Description of the task:
Each record beneath this line should be returned exactly as it is.

Saved entries

####

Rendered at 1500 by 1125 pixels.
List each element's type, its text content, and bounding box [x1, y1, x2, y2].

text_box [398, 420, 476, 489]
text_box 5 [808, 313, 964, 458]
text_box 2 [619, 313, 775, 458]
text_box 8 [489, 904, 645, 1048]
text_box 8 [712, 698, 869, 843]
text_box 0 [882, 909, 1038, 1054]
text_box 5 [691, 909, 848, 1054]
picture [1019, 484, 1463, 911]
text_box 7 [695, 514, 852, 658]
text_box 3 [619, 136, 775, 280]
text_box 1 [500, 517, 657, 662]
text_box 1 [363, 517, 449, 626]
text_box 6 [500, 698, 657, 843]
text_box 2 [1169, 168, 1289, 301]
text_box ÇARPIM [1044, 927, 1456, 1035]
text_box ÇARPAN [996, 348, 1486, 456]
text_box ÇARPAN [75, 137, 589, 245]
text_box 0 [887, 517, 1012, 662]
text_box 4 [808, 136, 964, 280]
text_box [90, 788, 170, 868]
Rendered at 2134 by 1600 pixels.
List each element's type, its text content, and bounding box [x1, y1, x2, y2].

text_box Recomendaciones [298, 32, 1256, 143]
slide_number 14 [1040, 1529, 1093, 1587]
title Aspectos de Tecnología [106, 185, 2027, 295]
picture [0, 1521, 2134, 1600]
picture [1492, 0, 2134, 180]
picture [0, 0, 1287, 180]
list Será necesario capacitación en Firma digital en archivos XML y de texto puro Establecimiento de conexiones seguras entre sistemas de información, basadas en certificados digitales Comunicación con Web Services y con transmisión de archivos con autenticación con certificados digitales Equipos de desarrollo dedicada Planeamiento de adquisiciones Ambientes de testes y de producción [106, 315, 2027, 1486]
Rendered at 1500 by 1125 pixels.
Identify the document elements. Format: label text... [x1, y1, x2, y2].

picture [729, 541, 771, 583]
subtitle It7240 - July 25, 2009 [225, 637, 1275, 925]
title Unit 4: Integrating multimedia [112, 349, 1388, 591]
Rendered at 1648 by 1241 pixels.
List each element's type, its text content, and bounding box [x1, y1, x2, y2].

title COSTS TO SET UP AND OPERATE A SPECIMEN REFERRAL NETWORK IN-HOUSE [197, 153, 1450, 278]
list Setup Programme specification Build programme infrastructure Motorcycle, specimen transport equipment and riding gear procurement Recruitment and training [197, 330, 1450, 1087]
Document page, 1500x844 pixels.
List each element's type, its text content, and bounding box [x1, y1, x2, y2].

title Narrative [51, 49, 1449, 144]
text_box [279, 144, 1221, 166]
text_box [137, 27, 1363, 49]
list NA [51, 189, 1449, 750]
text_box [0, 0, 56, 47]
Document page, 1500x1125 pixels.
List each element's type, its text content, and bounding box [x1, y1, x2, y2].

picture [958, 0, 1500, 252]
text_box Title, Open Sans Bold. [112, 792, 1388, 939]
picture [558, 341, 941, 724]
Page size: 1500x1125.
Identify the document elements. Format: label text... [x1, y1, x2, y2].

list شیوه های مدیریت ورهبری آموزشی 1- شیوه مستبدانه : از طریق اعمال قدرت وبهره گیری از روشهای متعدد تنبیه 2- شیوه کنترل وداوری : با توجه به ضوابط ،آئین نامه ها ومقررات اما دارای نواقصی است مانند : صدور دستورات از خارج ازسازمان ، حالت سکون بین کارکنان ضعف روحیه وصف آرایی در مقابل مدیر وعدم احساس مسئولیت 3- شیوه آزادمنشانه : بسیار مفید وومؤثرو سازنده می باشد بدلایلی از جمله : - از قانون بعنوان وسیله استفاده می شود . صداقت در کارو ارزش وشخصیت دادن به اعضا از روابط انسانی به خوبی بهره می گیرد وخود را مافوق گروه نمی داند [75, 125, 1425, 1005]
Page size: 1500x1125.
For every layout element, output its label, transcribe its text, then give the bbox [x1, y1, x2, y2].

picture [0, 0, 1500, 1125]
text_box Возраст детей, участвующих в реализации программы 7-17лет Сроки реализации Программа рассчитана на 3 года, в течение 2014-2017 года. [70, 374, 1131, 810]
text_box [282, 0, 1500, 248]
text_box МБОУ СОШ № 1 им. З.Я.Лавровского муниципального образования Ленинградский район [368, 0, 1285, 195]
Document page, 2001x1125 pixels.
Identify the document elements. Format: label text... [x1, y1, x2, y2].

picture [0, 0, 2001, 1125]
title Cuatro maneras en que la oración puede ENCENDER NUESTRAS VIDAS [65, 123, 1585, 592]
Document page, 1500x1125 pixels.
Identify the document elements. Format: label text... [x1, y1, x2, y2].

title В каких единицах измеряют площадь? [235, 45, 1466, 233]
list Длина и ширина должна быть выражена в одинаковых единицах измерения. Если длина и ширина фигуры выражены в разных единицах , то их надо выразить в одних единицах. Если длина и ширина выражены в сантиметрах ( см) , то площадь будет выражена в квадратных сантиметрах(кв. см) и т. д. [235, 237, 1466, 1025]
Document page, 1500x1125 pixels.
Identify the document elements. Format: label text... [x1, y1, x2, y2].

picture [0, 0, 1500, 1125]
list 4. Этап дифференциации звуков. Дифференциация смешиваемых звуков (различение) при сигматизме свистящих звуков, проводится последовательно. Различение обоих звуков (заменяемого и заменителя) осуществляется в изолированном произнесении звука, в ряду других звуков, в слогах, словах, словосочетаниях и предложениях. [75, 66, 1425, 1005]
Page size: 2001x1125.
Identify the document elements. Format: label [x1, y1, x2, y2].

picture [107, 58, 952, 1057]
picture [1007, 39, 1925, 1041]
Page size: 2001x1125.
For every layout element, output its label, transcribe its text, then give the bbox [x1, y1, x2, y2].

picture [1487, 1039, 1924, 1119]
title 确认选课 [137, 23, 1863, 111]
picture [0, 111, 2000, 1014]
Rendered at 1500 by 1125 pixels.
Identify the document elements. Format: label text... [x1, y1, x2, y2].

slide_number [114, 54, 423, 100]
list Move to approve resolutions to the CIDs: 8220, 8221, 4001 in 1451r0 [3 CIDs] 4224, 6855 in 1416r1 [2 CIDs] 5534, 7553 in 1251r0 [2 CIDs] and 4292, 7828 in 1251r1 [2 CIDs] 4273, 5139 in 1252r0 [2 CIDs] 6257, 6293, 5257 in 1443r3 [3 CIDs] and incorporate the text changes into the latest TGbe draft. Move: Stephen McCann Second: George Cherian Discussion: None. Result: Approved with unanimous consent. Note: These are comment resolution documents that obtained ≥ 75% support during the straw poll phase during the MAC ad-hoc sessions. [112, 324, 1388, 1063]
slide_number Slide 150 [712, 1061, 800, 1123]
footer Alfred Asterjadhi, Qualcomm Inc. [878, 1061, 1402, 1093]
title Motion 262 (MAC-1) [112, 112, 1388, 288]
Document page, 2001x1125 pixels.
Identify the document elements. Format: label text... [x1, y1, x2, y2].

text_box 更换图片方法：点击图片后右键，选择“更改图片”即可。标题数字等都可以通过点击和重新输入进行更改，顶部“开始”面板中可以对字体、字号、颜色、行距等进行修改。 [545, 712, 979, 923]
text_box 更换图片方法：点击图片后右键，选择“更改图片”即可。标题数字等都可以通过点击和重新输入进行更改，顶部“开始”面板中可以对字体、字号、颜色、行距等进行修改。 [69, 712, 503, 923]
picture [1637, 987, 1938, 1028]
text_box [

####

Response area:
Rendered at 1500 by 1125 pixels.
List each element's type, its text content, and bounding box [x1, y1, x2, y2].

text_box [398, 420, 476, 489]
text_box 5 [808, 313, 964, 458]
text_box 2 [619, 313, 775, 458]
text_box 8 [489, 904, 645, 1048]
text_box 8 [712, 698, 869, 843]
text_box 0 [882, 909, 1038, 1054]
text_box 5 [691, 909, 848, 1054]
picture [1019, 484, 1463, 911]
text_box 7 [695, 514, 852, 658]
text_box 3 [619, 136, 775, 280]
text_box 1 [500, 517, 657, 662]
text_box 1 [363, 517, 449, 626]
text_box 6 [500, 698, 657, 843]
text_box 2 [1169, 168, 1289, 301]
text_box ÇARPIM [1044, 927, 1456, 1035]
text_box ÇARPAN [996, 348, 1486, 456]
text_box ÇARPAN [75, 137, 589, 245]
text_box 0 [887, 517, 1012, 662]
text_box 4 [808, 136, 964, 280]
text_box [90, 788, 170, 868]
Rendered at 2134 by 1600 pixels.
List each element's type, its text content, and bounding box [x1, y1, x2, y2].

text_box Recomendaciones [298, 32, 1256, 143]
slide_number 14 [1040, 1529, 1093, 1587]
title Aspectos de Tecnología [106, 185, 2027, 295]
picture [0, 1521, 2134, 1600]
picture [1492, 0, 2134, 180]
picture [0, 0, 1287, 180]
list Será necesario capacitación en Firma digital en archivos XML y de texto puro Establecimiento de conexiones seguras entre sistemas de información, basadas en certificados digitales Comunicación con Web Services y con transmisión de archivos con autenticación con certificados digitales Equipos de desarrollo dedicada Planeamiento de adquisiciones Ambientes de testes y de producción [106, 315, 2027, 1486]
Rendered at 1500 by 1125 pixels.
Identify the document elements. Format: label text... [x1, y1, x2, y2].

picture [729, 541, 771, 583]
subtitle It7240 - July 25, 2009 [225, 637, 1275, 925]
title Unit 4: Integrating multimedia [112, 349, 1388, 591]
Rendered at 1648 by 1241 pixels.
List each element's type, its text content, and bounding box [x1, y1, x2, y2].

title COSTS TO SET UP AND OPERATE A SPECIMEN REFERRAL NETWORK IN-HOUSE [197, 153, 1450, 278]
list Setup Programme specification Build programme infrastructure Motorcycle, specimen transport equipment and riding gear procurement Recruitment and training [197, 330, 1450, 1087]
Document page, 1500x844 pixels.
List each element's type, its text content, and bounding box [x1, y1, x2, y2].

title Narrative [51, 49, 1449, 144]
text_box [279, 144, 1221, 166]
text_box [137, 27, 1363, 49]
list NA [51, 189, 1449, 750]
text_box [0, 0, 56, 47]
Document page, 1500x1125 pixels.
List each element's type, its text content, and bounding box [x1, y1, x2, y2].

picture [958, 0, 1500, 252]
text_box Title, Open Sans Bold. [112, 792, 1388, 939]
picture [558, 341, 941, 724]
Page size: 1500x1125.
Identify the document elements. Format: label text... [x1, y1, x2, y2].

list شیوه های مدیریت ورهبری آموزشی 1- شیوه مستبدانه : از طریق اعمال قدرت وبهره گیری از روشهای متعدد تنبیه 2- شیوه کنترل وداوری : با توجه به ضوابط ،آئین نامه ها ومقررات اما دارای نواقصی است مانند : صدور دستورات از خارج ازسازمان ، حالت سکون بین کارکنان ضعف روحیه وصف آرایی در مقابل مدیر وعدم احساس مسئولیت 3- شیوه آزادمنشانه : بسیار مفید وومؤثرو سازنده می باشد بدلایلی از جمله : - از قانون بعنوان وسیله استفاده می شود . صداقت در کارو ارزش وشخصیت دادن به اعضا از روابط انسانی به خوبی بهره می گیرد وخود را مافوق گروه نمی داند [75, 125, 1425, 1005]
Page size: 1500x1125.
For every layout element, output its label, transcribe its text, then give the bbox [x1, y1, x2, y2].

picture [0, 0, 1500, 1125]
text_box Возраст детей, участвующих в реализации программы 7-17лет Сроки реализации Программа рассчитана на 3 года, в течение 2014-2017 года. [70, 374, 1131, 810]
text_box [282, 0, 1500, 248]
text_box МБОУ СОШ № 1 им. З.Я.Лавровского муниципального образования Ленинградский район [368, 0, 1285, 195]
Document page, 2001x1125 pixels.
Identify the document elements. Format: label text... [x1, y1, x2, y2].

picture [0, 0, 2001, 1125]
title Cuatro maneras en que la oración puede ENCENDER NUESTRAS VIDAS [65, 123, 1585, 592]
Document page, 1500x1125 pixels.
Identify the document elements. Format: label text... [x1, y1, x2, y2].

title В каких единицах измеряют площадь? [235, 45, 1466, 233]
list Длина и ширина должна быть выражена в одинаковых единицах измерения. Если длина и ширина фигуры выражены в разных единицах , то их надо выразить в одних единицах. Если длина и ширина выражены в сантиметрах ( см) , то площадь будет выражена в квадратных сантиметрах(кв. см) и т. д. [235, 237, 1466, 1025]
Document page, 1500x1125 pixels.
Identify the document elements. Format: label text... [x1, y1, x2, y2].

picture [0, 0, 1500, 1125]
list 4. Этап дифференциации звуков. Дифференциация смешиваемых звуков (различение) при сигматизме свистящих звуков, проводится последовательно. Различение обоих звуков (заменяемого и заменителя) осуществляется в изолированном произнесении звука, в ряду других звуков, в слогах, словах, словосочетаниях и предложениях. [75, 66, 1425, 1005]
Page size: 2001x1125.
Identify the document elements. Format: label [x1, y1, x2, y2].

picture [107, 58, 952, 1057]
picture [1007, 39, 1925, 1041]
Page size: 2001x1125.
For every layout element, output its label, transcribe its text, then give the bbox [x1, y1, x2, y2].

picture [1487, 1039, 1924, 1119]
title 确认选课 [137, 23, 1863, 111]
picture [0, 111, 2000, 1014]
Rendered at 1500 by 1125 pixels.
Identify the document elements. Format: label text... [x1, y1, x2, y2].

slide_number [114, 54, 423, 100]
list Move to approve resolutions to the CIDs: 8220, 8221, 4001 in 1451r0 [3 CIDs] 4224, 6855 in 1416r1 [2 CIDs] 5534, 7553 in 1251r0 [2 CIDs] and 4292, 7828 in 1251r1 [2 CIDs] 4273, 5139 in 1252r0 [2 CIDs] 6257, 6293, 5257 in 1443r3 [3 CIDs] and incorporate the text changes into the latest TGbe draft. Move: Stephen McCann Second: George Cherian Discussion: None. Result: Approved with unanimous consent. Note: These are comment resolution documents that obtained ≥ 75% support during the straw poll phase during the MAC ad-hoc sessions. [112, 324, 1388, 1063]
slide_number Slide 150 [712, 1061, 800, 1123]
footer Alfred Asterjadhi, Qualcomm Inc. [878, 1061, 1402, 1093]
title Motion 262 (MAC-1) [112, 112, 1388, 288]
Document page, 2001x1125 pixels.
Identify the document elements. Format: label text... [x1, y1, x2, y2].

text_box 更换图片方法：点击图片后右键，选择“更改图片”即可。标题数字等都可以通过点击和重新输入进行更改，顶部“开始”面板中可以对字体、字号、颜色、行距等进行修改。 [545, 712, 979, 923]
text_box 更换图片方法：点击图片后右键，选择“更改图片”即可。标题数字等都可以通过点击和重新输入进行更改，顶部“开始”面板中可以对字体、字号、颜色、行距等进行修改。 [69, 712, 503, 923]
picture [1637, 987, 1938, 1028]
text_box [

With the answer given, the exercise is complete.